E ancora: «È proprio nel contesto della crisi economica che governo e padronato applicano la solita ricetta di farne pagare i costi alla popolazione gettando nel lastrico centinaia di migliaia di famiglie con la cassa integrazione e i licenziamenti (...). Per questo non c’è altra via d’uscita positiva della crisi che il superamento, l’abbattimento del capitalismo e l’instaurazione di una società capitalista». Quelle parole, rilette e interpretate oggi alla luce di slogan che ne ricalcano la forma e la sostanza - osservano gli analisti - devono far riflettere anche in relazione alla rabbia per la recente notifica degli avvisi di conclusione indagine agli operai e ai rappresentanti sindacali della Fiat Auto di Pomigliano per i blocchi e i picchetti del 15 aprile scorso.
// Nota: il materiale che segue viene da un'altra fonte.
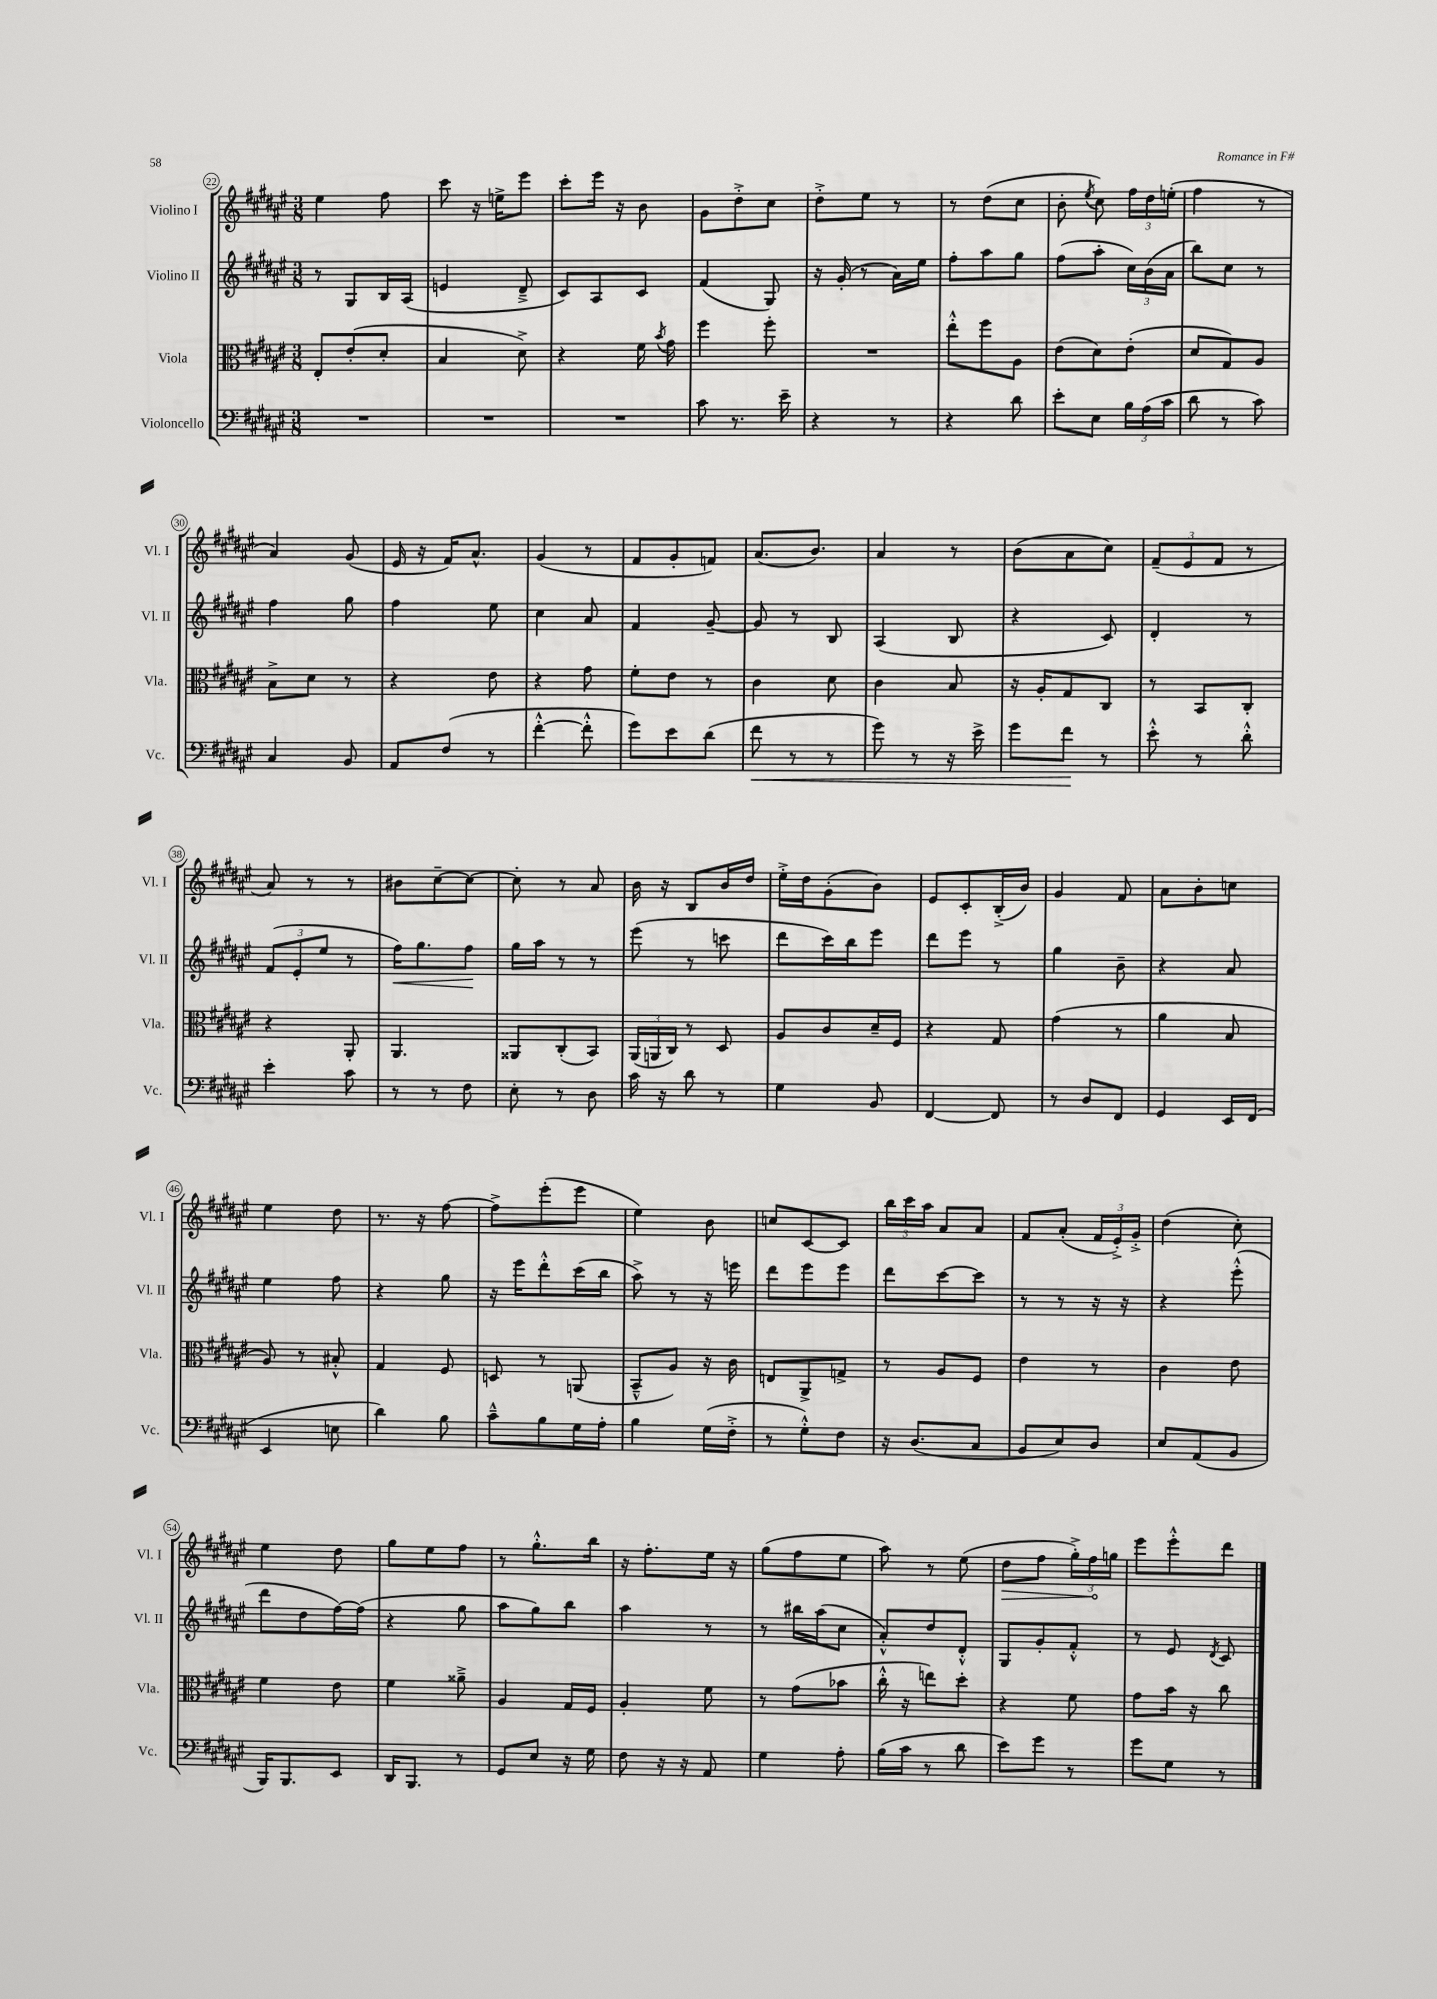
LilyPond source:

<<
\new StaffGroup <<
\new Staff = "s0" \with { instrumentName = "Violino I" shortInstrumentName = "Vl. I" } {
    \clef treble \key fis \major \numericTimeSignature \time 3/8
    \autoBeamOff eis''4 fis''8 |
    cis'''8 r16 e''16[-> eis'''8] |
    cis'''8[-. eis'''16] r16 b'8 |
    gis'8[ dis''8-.-> cis''8] |
    dis''8[-.-> eis''8] r8 |
    r8 dis''8[( cis''8] |
    b'8-. \acciaccatura { eis''8 } cis''8) \tuplet 3/2 { fis''16[ dis''16 e''16]-.( } |
    fis''4 r8 |
    ais'4) gis'8( |
    eis'16 r16 fis'16[) ais'8.]-^ |
    gis'4( r8 |
    fis'8[ gis'8-. f'8]) |
    ais'8.[( b'8.]) |
    ais'4 r8 |
    b'8[( ais'8 cis''8]) |
    \tuplet 3/2 { fis'8[--( eis'8 fis'8] } r8 |
    ais'8) r8 r8 |
    bis'8[ cis''8~-- cis''8]~ |
    cis''8-. r8 ais'8 |
    b'16 r16 b8[ b'16 dis''16] |
    eis''16[-.-> dis''16 gis'8-.( b'8]) |
    eis'8[ cis'8-. b16-.->( b'16]) |
    gis'4 fis'8 |
    ais'8[ b'8-. c''8] |
    eis''4 dis''8 |
    r8. r16 fis''8~ |
    fis''8[-> eis'''8-.( eis'''8] |
    eis''4) b'8 |
    c''8[ cis'8~ cis'8] |
    \tuplet 3/2 { b''16[ cis'''16 ais''16] } ais'8[ ais'8] |
    fis'8[ ais'8]-.( \tuplet 3/2 { fis'16[ eis'16-.->) gis'16]-.-> } |
    dis''4( cis''8-.) |
    eis''4 dis''8 |
    gis''8[ eis''8 fis''8] |
    r8 gis''8.[-.-^ b''16] |
    r16 fis''8.[-. eis''16] r16 |
    gis''8[( fis''8 eis''8] |
    ais''8) r8 eis''8( |
    \once \override Hairpin.circled-tip = ##t dis''8[\> fis''8] \tuplet 3/2 { gis''16[-.->) fis''16\! g''16] } |
    eis'''8[ eis'''8-.-^ dis'''8] \bar "|." |
}
\new Staff = "s1" \with { instrumentName = "Violino II" shortInstrumentName = "Vl. II" } {
    \clef treble \key fis \major \numericTimeSignature \time 3/8
    \autoBeamOff r8 gis8[ b16 ais16]( |
    e'4 dis'8---> |
    cis'8[) ais8 cis'8] |
    fis'4( gis8) |
    r16 gis'16-.( r8 ais'16[) eis''16] |
    fis''8[-. ais''8 gis''8] |
    fis''8[( ais''8]-. \tuplet 3/2 { cis''16[) b'16( ais'16] } |
    b''8[) cis''8] r8 |
    fis''4 gis''8 |
    fis''4 eis''8 |
    cis''4 ais'8 |
    fis'4 gis'8~-- |
    gis'8 r8 b8 |
    ais4( b8 |
    r4 cis'8) |
    dis'4-. r8 |
    \tuplet 3/2 { fis'8[( eis'8-. eis''8] } r8 |
    fis''16[\<) gis''8. fis''8]\! |
    gis''16[ ais''16] r8 r8 |
    eis'''8( r8 c'''8 |
    dis'''8[ cis'''16) b''16 eis'''8] |
    dis'''8[ eis'''8] r8 |
    gis''4 b'8-- |
    r4 ais'8 |
    eis''4 fis''8 |
    r4 gis''8 |
    r16 eis'''16[ dis'''8-.-^ cis'''16( b''16] |
    ais''8->) r8 r16 e'''16 |
    dis'''8[ eis'''8 eis'''8] |
    dis'''8[ cis'''8~ cis'''8] |
    r8 r8 r16 r16 |
    r4 eis'''8-.-^( |
    dis'''8[ dis''8 fis''16~) fis''16]( |
    r4 gis''8 |
    ais''8[ gis''8) b''8] |
    ais''4 r8 |
    r8 bis''16[ ais''16( cis''8] |
    ais'8[-.-^) dis''8 dis'8]-.-^ |
    gis8[ gis'8-. fis'8]-.-^ |
    r8 eis'8 \acciaccatura { dis'8 } cis'8 \bar "|." |
}
\new Staff = "s2" \with { instrumentName = "Viola" shortInstrumentName = "Vla." } {
    \clef alto \key fis \major \numericTimeSignature \time 3/8
    \autoBeamOff eis8[-. eis'8-.( dis'8]-. |
    b4 dis'8->) |
    r4 fis'16 \acciaccatura { b'8 } gis'16 |
    fis''4 fis''8-. |
    R4. |
    eis''8[-.-^ fis''8 ais8] |
    eis'8[( dis'8) eis'8]-.( |
    dis'8[ gis8) ais8] |
    b8[-> dis'8] r8 |
    r4 eis'8 |
    r4 gis'8 |
    fis'8[-. eis'8] r8 |
    cis'4 dis'8 |
    cis'4 b8 |
    r16 ais16[-. gis8 cis8] |
    r8 b,8[ cis8]-. |
    r4 ais,8-. |
    ais,4. |
    aisis,8[ cis8-.( b,8]) |
    \tuplet 3/2 { ais,16[( a,16 cis16]) } r8 dis8 |
    ais8[ cis'8 dis'16-- fis16] |
    r4 gis8 |
    gis'4( r8 |
    ais'4 b8 |
    ais8) r8 bis8-.-^ |
    gis4 fis8 |
    d8 r8 a,8( |
    b,8[---^ ais8]) r16 cis'16 |
    e8[ ais,8-> g8]-> |
    r8 ais8[ fis8] |
    eis'4 r8 |
    cis'4 eis'8 |
    fis'4 eis'8 |
    fis'4 aisis'8---> |
    ais4 gis16[ fis16] |
    ais4-. fis'8 |
    r8 gis'8[( bes'8] |
    cis''16-.-^ r16 e''8[) dis''8]-. |
    r4 fis'8 |
    gis'8[ b'16] r16 cis''8 \bar "|." |
}
\new Staff = "s3" \with { instrumentName = "Violoncello" shortInstrumentName = "Vc." } {
    \clef bass \key fis \major \numericTimeSignature \time 3/8
    \autoBeamOff R4. |
    R4. |
    R4. |
    cis'8 r8. eis'16-- |
    r4 r8 |
    r4 dis'8 |
    eis'8[-. eis8] \tuplet 3/2 { b16[ ais16( cis'16] } |
    dis'8 r8 cis'8) |
    cis4 b,8 |
    ais,8[ fis8]( r8 |
    fis'4~-.-^ fis'8-.-^ |
    gis'8[) eis'8 dis'8]( |
    fis'8\< r8 r8 |
    gis'8) r8 r16 eis'16-> |
    gis'8[ fis'8]\! r8 |
    eis'8-.-^ r8 dis'8-.-^ |
    eis'4-. cis'8 |
    r8 r8 fis8 |
    eis8-. r8 dis8 |
    cis'16 r16 dis'8 r8 |
    gis4 b,8 |
    fis,4~ fis,8 |
    r8 dis8[ fis,8] |
    gis,4 eis,16[ fis,16]( |
    eis,4 e8 |
    dis'4) b8 |
    cis'8[---^ b8 gis16 ais16]-. |
    b4 gis16[( fis16]-.-> |
    r8 gis8[-.-^) fis8] |
    r16 dis8.[( cis8] |
    b,8[ eis8) dis8] |
    eis8[ ais,8( b,8] |
    b,,16[) b,,8. eis,8] |
    dis,16[ b,,8.] r8 |
    gis,8[ eis8] r16 gis16 |
    fis8 r16 r16 ais,8 |
    gis4 ais8-. |
    b16[( cis'16] r8 dis'8 |
    eis'8[) gis'8] r8 |
    gis'8[ gis8] r8 \bar "|." |
}
>>
>>
\layout { \context { \Score currentBarNumber = #22 \override BarNumber.stencil = #(make-stencil-circler 0.1 0.3 ly:text-interface::print) } }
Parole che non sorprendono però gli esperti dell’antieversione impegnati a tenere d’occhio ciò che definiscono «le nuove progettualità eversive». Un po’ tutte le sigle monitorate puntano, infatti, a tematiche sociali care ai movimentisti della stella a cinque punte. Per dirla come l’ha detta a marzo il prefetto Carlo De Stefano, direttore dell’Ucigos, i gruppi che si rifanno agli ultimi brigatisti hanno tutta l’intenzione di cavalcare problemi caldi «come il precariato» e tutto ciò che ne consegue. Segnali di preoccupazione, come detto, non mancano. Minacce a sindacalisti e giuslavoristi, volantini nelle catene di montaggio, attentati a sedi di partito, chiamate alle armi via internet, atti vandalici.

Si va dalla resuscitata «Volante Rossa» che a marzo ha preso di mira esponenti di governo, agli attentati alle sedi di Forza Italia a Firenze e della Lega a Bologna, fino alle minacce all’economista Piero Ichino e ai proiettili recapitati dalle «cellule di resistenza proletaria» al segretario del Pd del Lazio, Roberto Morassut.

Si registra inoltre un graduale ritorno sia dei bombaroli anarchici del «Fai» e del «Fronte Rivoluzionario» sia di organizzazioni antagoniste già investigate insieme ai Carc precedentemente sfiorati da più inchieste sul terrorismo rosso. Ma è nelle fabbriche che la preoccupazione cresce poiché è qui che perdura la presenza di aree di consenso alle istanze più reazionarie. È qui che cova la rabbia pronta a esplodere.